Willkommen am Himmelstor: Die besten Witze aus dem Jenseits
Am Himmelstor wird es überraschend komisch: Hier kommen die besten Witze über das Leben nach dem Tod – da wird sogar in der Hölle gelacht.
#3 Die Wirtschafts-Hölle
Die Hölle muss wirtschaftlicher arbeiten und Kooperationen eingehen. Deshalb gibt es neuerdings für jedes Unternehmen eine eigene Spezial-Hölle. Ein frisch verstorbener Mann kommt unten an und ihm wird gesagt, er könne sich in Ruhe umsehen und dann eine Hölle für die Ewigkeit aussuchen.

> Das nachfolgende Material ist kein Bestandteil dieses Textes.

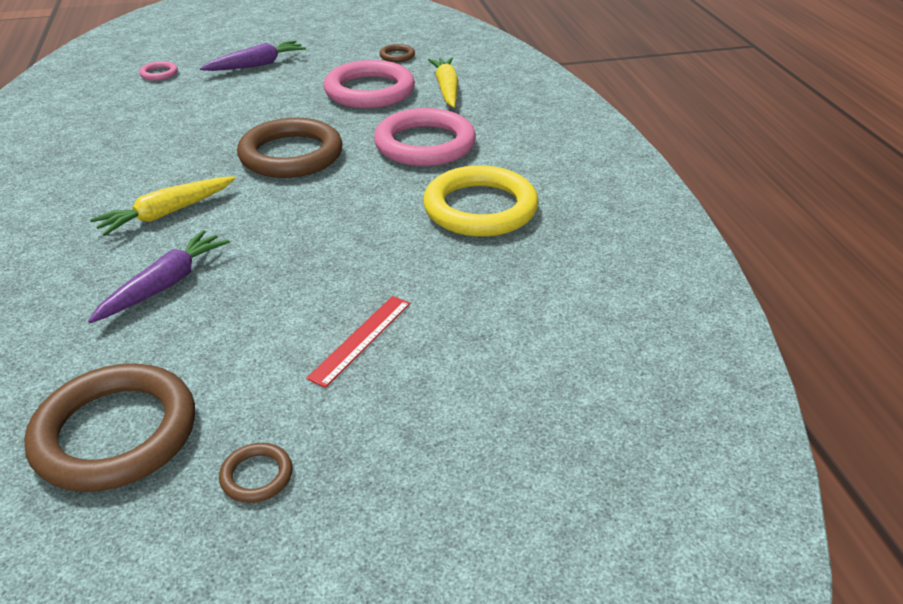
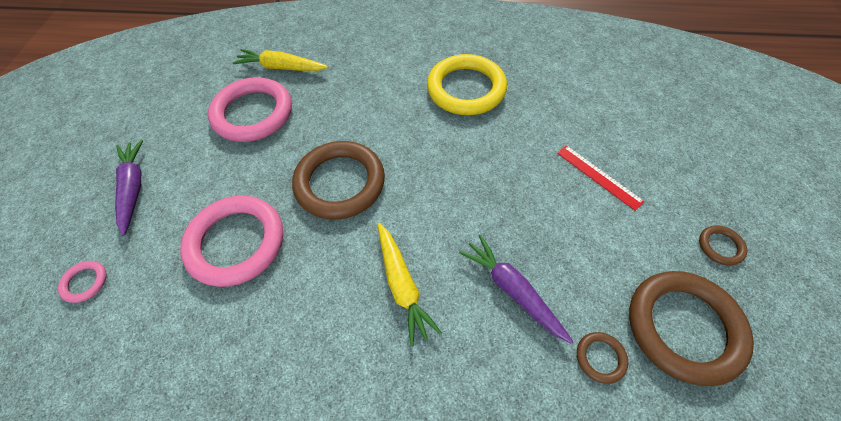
camera: 70 degrees left, 20 degrees up
(397, 56) = (196, 84): brown ring -> brown ring (600, 358)
(425, 144) = (365, 98): pink ring -> pink ring (236, 243)

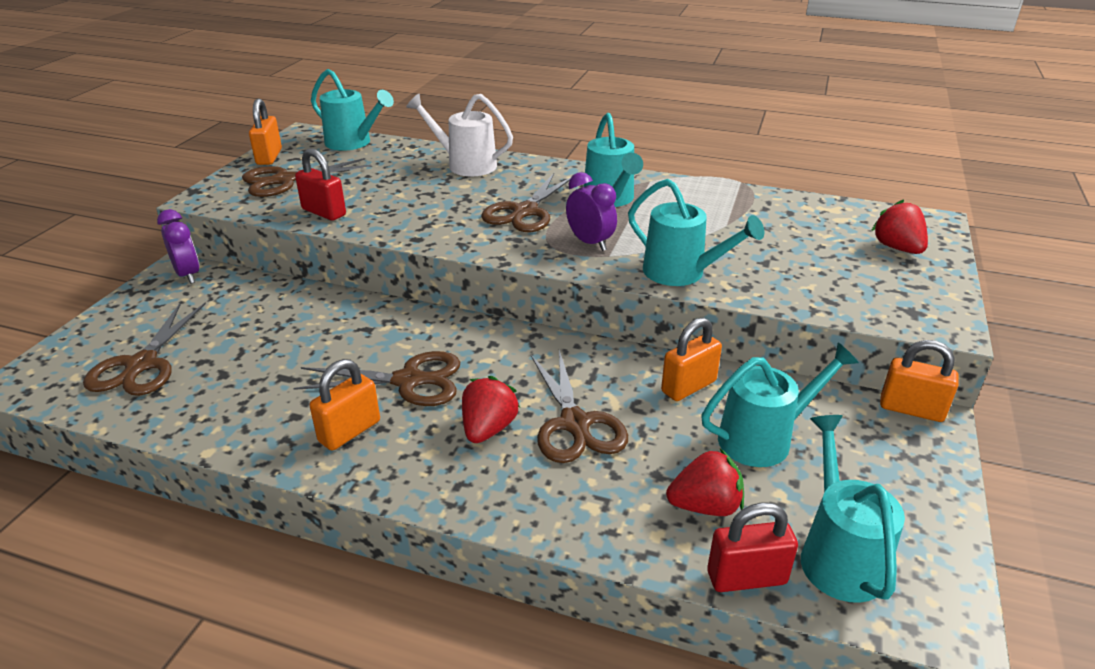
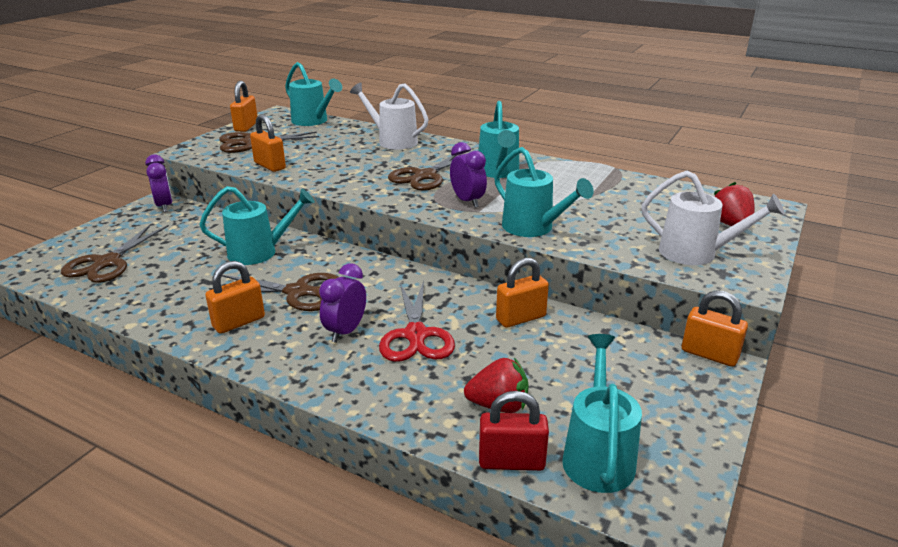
camera: 10 degrees right, 5 degrees down
(324, 212) = (270, 166): red padlock -> orange padlock
(488, 429) = (345, 331): red strawberry -> purple clock
(575, 423) = (416, 335): brown scissors -> red scissors
(764, 438) = (569, 362): turquoise watering can -> turquoise watering can (260, 252)
(876, 290) = (696, 253): none -> white watering can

Zuerst geht er zur Hölle der Telekom und fragt den Dämon vor dem Eingang, wie darin der Alltag aussieht. Der Dämon schwärmt: „Es ist toll bei uns! Zuerst kommen Sie eine Stunde auf ein Bett aus glühenden Nägeln, dann folgt Entspannung auf dem elektrischen Stuhl und schließlich kommt der Telekom-Teufel und peitscht Sie für den Rest des Tages mit einer giftigen Rute aus.“
Erschrocken rennt der Mann weiter und kommt an der Sparkassen-Hölle vorbei. Auch dort werden ihm glühende Nägel, der elektrische Stuhl und giftige Peitschenhiebe angeboten. Das Gleiche wiederholt sich bei der betriebseigenen Hölle von VW und Haribo.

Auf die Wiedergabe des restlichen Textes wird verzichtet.